### PROBLEM SET
[1] In the blog excerpt about replacing GameObjects for tiles and props, rewrite the stretch from "The good news was that amongst" through "We need those.", swapping "culling" for "occlusion".
[2] Name each concern in the bulleted list of the blog excerpt about moving away from GameObjects.
[3] Go on with the blog excerpt about rebuilding the tile and prop system, starting after its final sentence.

### EXCERPT PROVIDED
----

Of course, we’ve known about this issue a long time, and the good news was that an answer was already in production. Unity’s ‘Entities’ system is their new approach to handling things in the game and promised impressive performance boosts. We were very much banking on that solving our issues.

This was a mistake on my part. Naturally, the Entities system is a complicated beast with its own tradeoffs, and Unity is taking its time to get it right. When we finally tested the Beta, it still had some concerning performance characteristics for our use case. That sucked.

The good news was that amongst all this new code, there were many high-performance tools that we could use to make our own system. The problem is that, with GameObjects, we got so many things for free and now we need to handle them ourselves. Here are a few concerns:

  • The new physics engine is excellent, but we use collision casts everywhere so most systems in the game are gonna need some modification
  • There is no culling or batching written for us. We need those.
  • There is no animation system at all
  • There is no way to specify lights expect using the classic approach
  • feel: This is a terrifying one. Game feel takes ages of tiny tweaks based on the creators’ intuition. If we lose that it’ll take a long time to recreate

We knew we had to just go for it. As tiles and props are where the perf issues lie, if we can make a new system for them, we can afford to keep the other stuff as GameObjects.

Too late now >:)

Anyway, there was nothing to do but to get started. I jumped over to TaleWeaver (our modding tool) and started work on the new data formats for everything we would need.

It was critical that we didn’t mess without our artist’s ability to work. Making games is hard, and everyone needs to be able to work as effectively as possible. Your smart little ideas and solutions must not tread on someone else’s ability to work. To me, this meant analyzing the GameObject representation in TaleWeaver, and writing out our own, TaleSpire specific, version of this data.

----

### STORED DATA
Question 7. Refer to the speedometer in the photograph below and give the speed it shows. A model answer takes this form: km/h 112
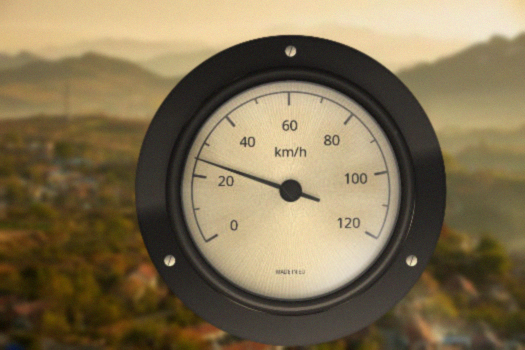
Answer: km/h 25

----

### WRITTEN RESPONSES
[1]
The good news was that amongst all this new code, there were many high-performance tools that we could use to make our own system. The problem is that, with GameObjects, we got so many things for free and now we need to handle them ourselves. Here are a few concerns:

  • The new physics engine is excellent, but we use collision casts everywhere so most systems in the game are gonna need some modification
  • There is no occlusion or batching written for us. We need those.

[2]
1. The new physics engine: collision casts are used everywhere, so most systems will need modification.
2. No culling or batching is provided.
3. There is no animation system.
4. Lights can only be specified the classic way.
5. Game feel, which takes ages of tiny tweaks to get right, could be lost.

[3]
Luckily once again, new tools exist in Unity to help. The Entities package has a Blob data system that promised fast and job-safe data encoding un unmanaged memory. I made some tools that let it hook into Unity’s classic asset serialization system and got to work.

I extract animations, compile scripts, flatten transform hierarchies, and other simple stuff and pack the result into out blobs. Most of the slowdown here is split between learning new things in Unity, and working out what we need. We also made atlases from the tile icons.

I replaced Spaghet’s graph UI and iterated on the VM. Again, most of the time is just from working with new tools and trying to find the best ways to do the silly things we need.

On the TaleSpire side, I wrote a new asset database to accommodate the new formats we have made and hooked up enough of that to keep working[0]. I then started work on the batcher.

The batcher is a beast. Each frame we need to tell Unity what to draw and Unity, like any engine, needs that information in some format it can use. Luckily for us, most of our objects don’t move each frame, so if we can get it in the correct format when the board changes, we can keep reusing that data. From now on, we will use the term ‘statically-batchable’ to talk about all the things where we can use this technique. All of the objects where we do need to update the position/rotation/etc per frame we will dub ‘dynamically-batched’.

So I spent a day or so writing the static batcher. Each zone (16x16x16 unit region of space) in the game runs this independently and concurrently. We do not combine batches across zones. This means we make more draw-calls than we could, but this lets us enable and disable zones without recomputing the batches for any other zone.

Dynamically-batched content is harder. I had already decided that the animation system would be directly tied to the scripting system, that is, Spaghet will be animating the objects. That lets us simply say that any part of the tile that can be modified by a script during runtime is dynamically-batched, and the rest are static[1].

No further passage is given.